**TASK INSTRUCTIONS**
Leaving the pictures aside, repeat every line below exactly.

Start of Block

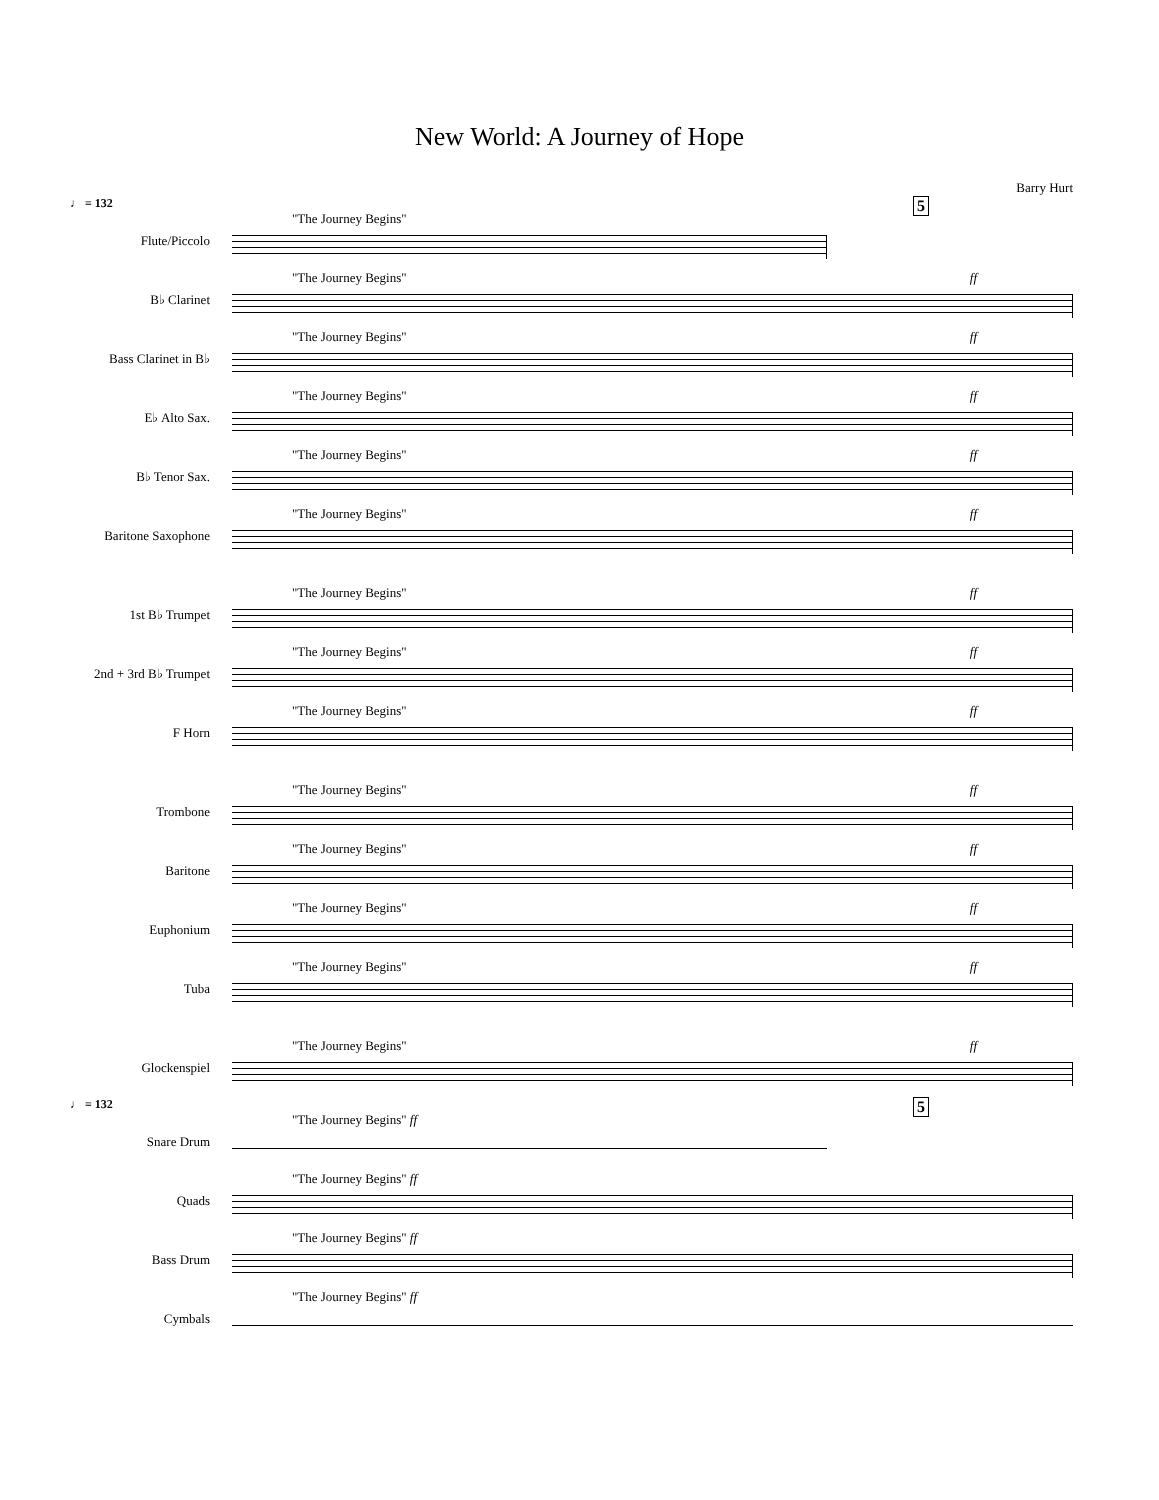New World: A Journey of Hope
Barry Hurt
♩ = 132 5
Flute/Piccolo
"The Journey Begins"
B♭ Clarinet
"The Journey Begins" ff
Bass Clarinet in B♭
"The Journey Begins" ff
E♭ Alto Sax.
"The Journey Begins" ff
B♭ Tenor Sax.
"The Journey Begins" ff
Baritone Saxophone
"The Journey Begins" ff
1st B♭ Trumpet
"The Journey Begins" ff
2nd + 3rd B♭ Trumpet
"The Journey Begins" ff
F Horn
"The Journey Begins" ff
Trombone
"The Journey Begins" ff
Baritone
"The Journey Begins" ff
Euphonium
"The Journey Begins" ff
Tuba
"The Journey Begins" ff
Glockenspiel
"The Journey Begins" ff
♩ = 132 5
Snare Drum
"The Journey Begins" ff
Quads
"The Journey Begins" ff
Bass Drum
"The Journey Begins" ff
Cymbals
"The Journey Begins" ff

End of Block

**EXERCISE OUTPUT**
New World: A Journey of Hope
Barry Hurt
♩ = 132 5
Flute/Piccolo
"The Journey Begins"
B♭ Clarinet
"The Journey Begins" ff
Bass Clarinet in B♭
"The Journey Begins" ff
E♭ Alto Sax.
"The Journey Begins" ff
B♭ Tenor Sax.
"The Journey Begins" ff
Baritone Saxophone
"The Journey Begins" ff
1st B♭ Trumpet
"The Journey Begins" ff
2nd + 3rd B♭ Trumpet
"The Journey Begins" ff
F Horn
"The Journey Begins" ff
Trombone
"The Journey Begins" ff
Baritone
"The Journey Begins" ff
Euphonium
"The Journey Begins" ff
Tuba
"The Journey Begins" ff
Glockenspiel
"The Journey Begins" ff
♩ = 132 5
Snare Drum
"The Journey Begins" ff
Quads
"The Journey Begins" ff
Bass Drum
"The Journey Begins" ff
Cymbals
"The Journey Begins" ff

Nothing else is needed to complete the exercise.